All of them are limited, either in ease-of-use, performance, or longevity. And you know me: I hate buying something that doesn’t last.
For my money—and it seems also, for the money of most restaurant staff I’ve talked to about this—the best corkscrew is the Double-Hinged Lever style. It is simple, inexpensive (you can get one for less than $5), long-lasting (even those with plastic handles), and easy-to-use. The double-hinge is critical to this style’s utility, as it gives you two-stage fulcrum that can get out even the most stubborn cork. It also has a retractable, serrated foil-cutter blade and a lip for popping the caps off bottles. An overall excellent tool.
My second recommendation is for more substantial gear: Cookware.
Over the years, I’ve also tried a lot of cookware sets. In the beginning, it was cheap stuff, always non-stick cookware, but as I learned more about cooking (and had more disposable income) I tried better sets. T-Fal, Calphalon, Silverstone all came and went. Then I started in on the non-coated sets. I tried KitchenAid and Wolfgang Puck. I tried antique tin-clad copper from France.
Then I tried Emeril Stainless. Full disclosure: I do not like Emeril Lagasse. Therefore, it is with some mixed emotion that I have to say that this cookware is by far—by far—the best cookware I’ve ever used.
The double-riveted handles are solid, don’t get loose, and fit well in the hand; they’re also all metal, so they can go into a super-hot oven. The bottom is heavy, with layers of 18/10 stainless steel, aluminum disk, copper disk, and stainless steel again that provides super-even heating (and I have an electric range). The tempered glass tops allow you to watch progress, and the deep lips are perforated on either side for straining pasta, etc.
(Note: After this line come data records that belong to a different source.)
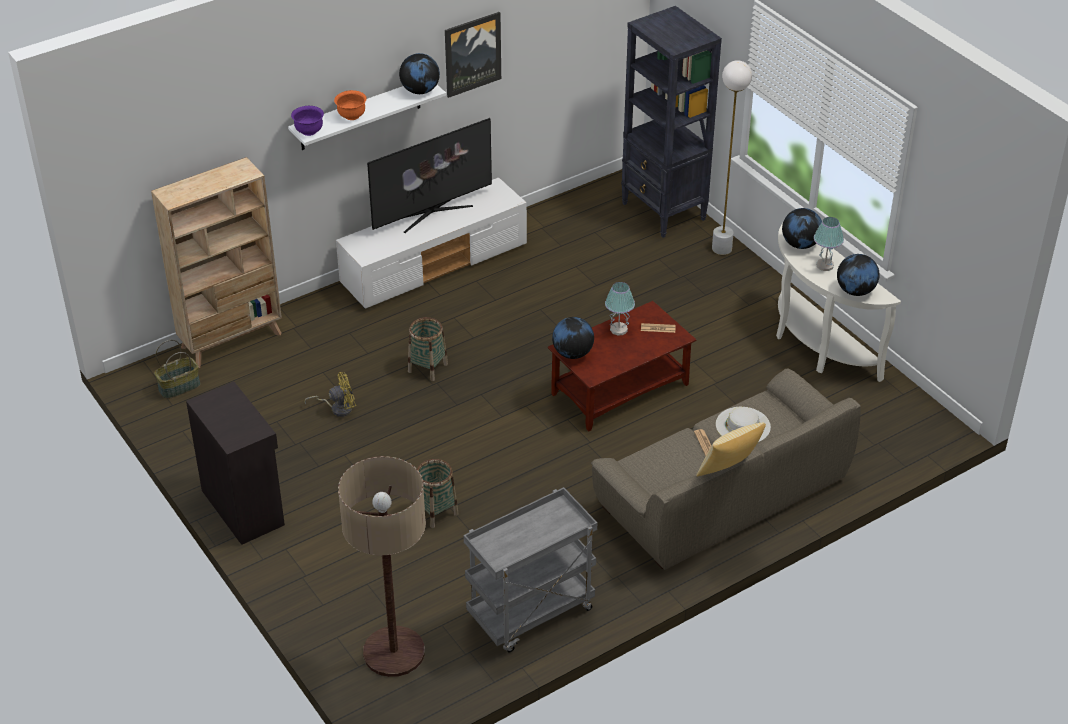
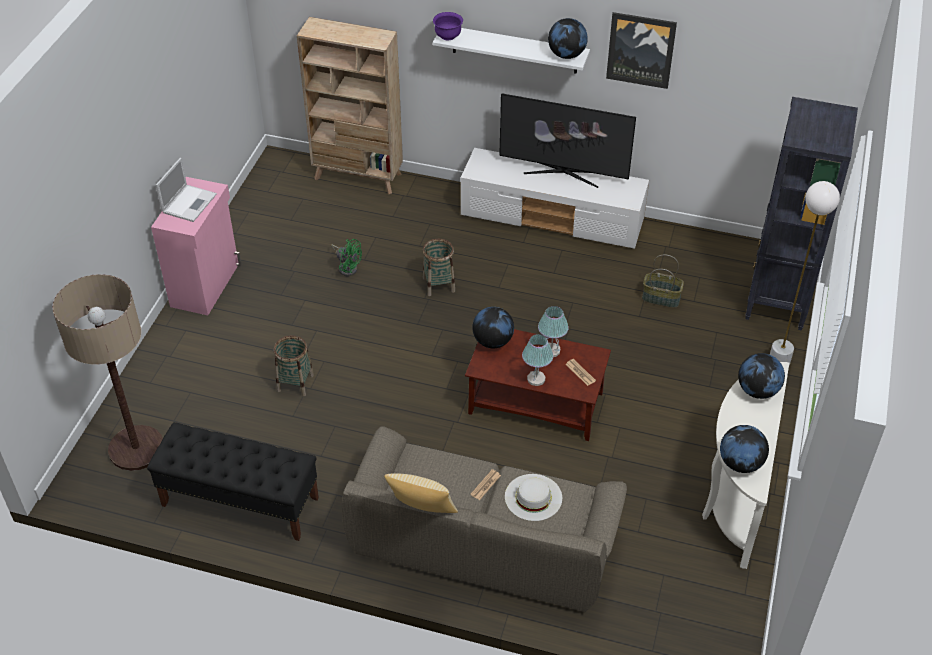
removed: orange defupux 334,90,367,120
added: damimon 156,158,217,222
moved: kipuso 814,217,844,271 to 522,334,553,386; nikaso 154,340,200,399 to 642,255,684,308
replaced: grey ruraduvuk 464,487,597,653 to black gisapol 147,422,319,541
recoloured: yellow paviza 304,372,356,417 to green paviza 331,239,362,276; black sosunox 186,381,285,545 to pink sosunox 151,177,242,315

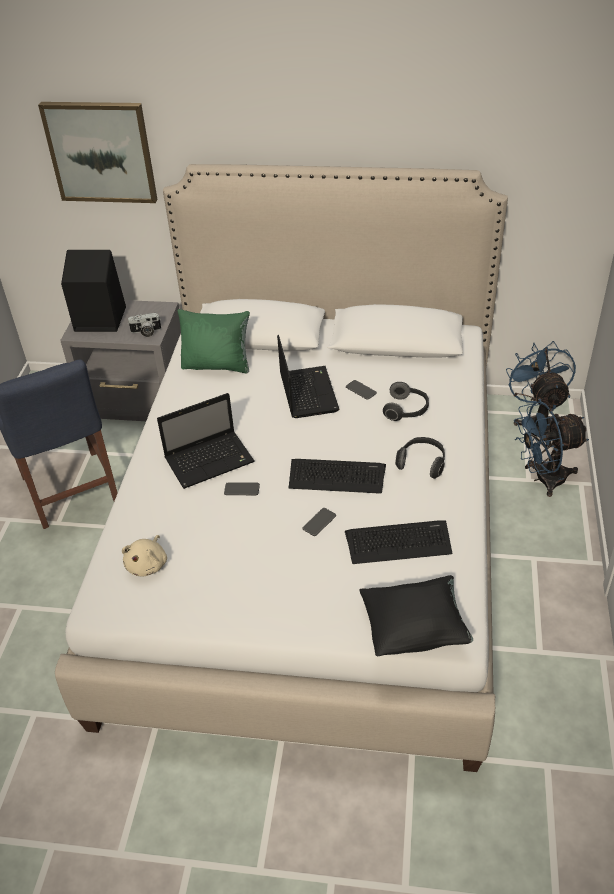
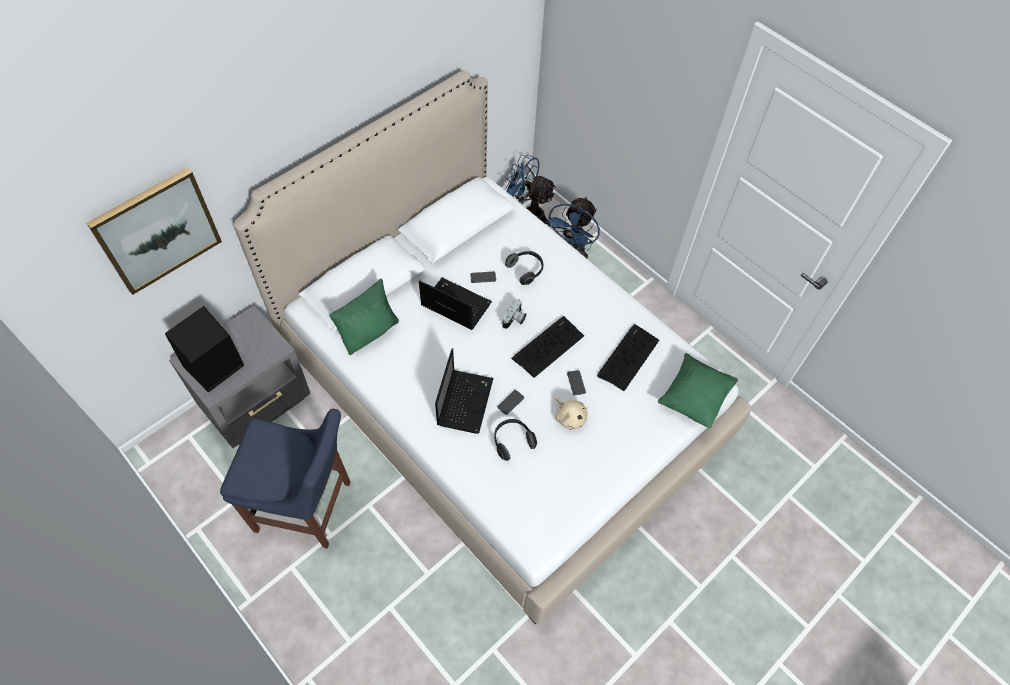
moved: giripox 128,313,161,337 to 502,299,527,329; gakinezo 395,437,445,479 to 494,419,537,461; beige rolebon 122,535,167,577 to 554,397,588,430
recoloured: black gukobo 359,575,473,656 to green gukobo 657,353,738,428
Cleanup is easy, too, which surprises most people who’ve only used non-stick cookware. After cooking, put warm water into the still-hot pan and let it sit while you finish your meal. When you come back, give it a quick scrub with a nylon scrunge, and it’s clean.
The Emeril Stainless also has several open-stock items, so you can add elements to a set, or just pick up a small saucier to give the product a try before you shell out the money for a whole set.
One important caveat on this: there are two products that are both at times called “Emeril’s Stainless.” One is made by Pro-Clad; it’s more expensive and, ironically, it is not as good by a long shot. The set with the copper disk on the bottom is the one you want.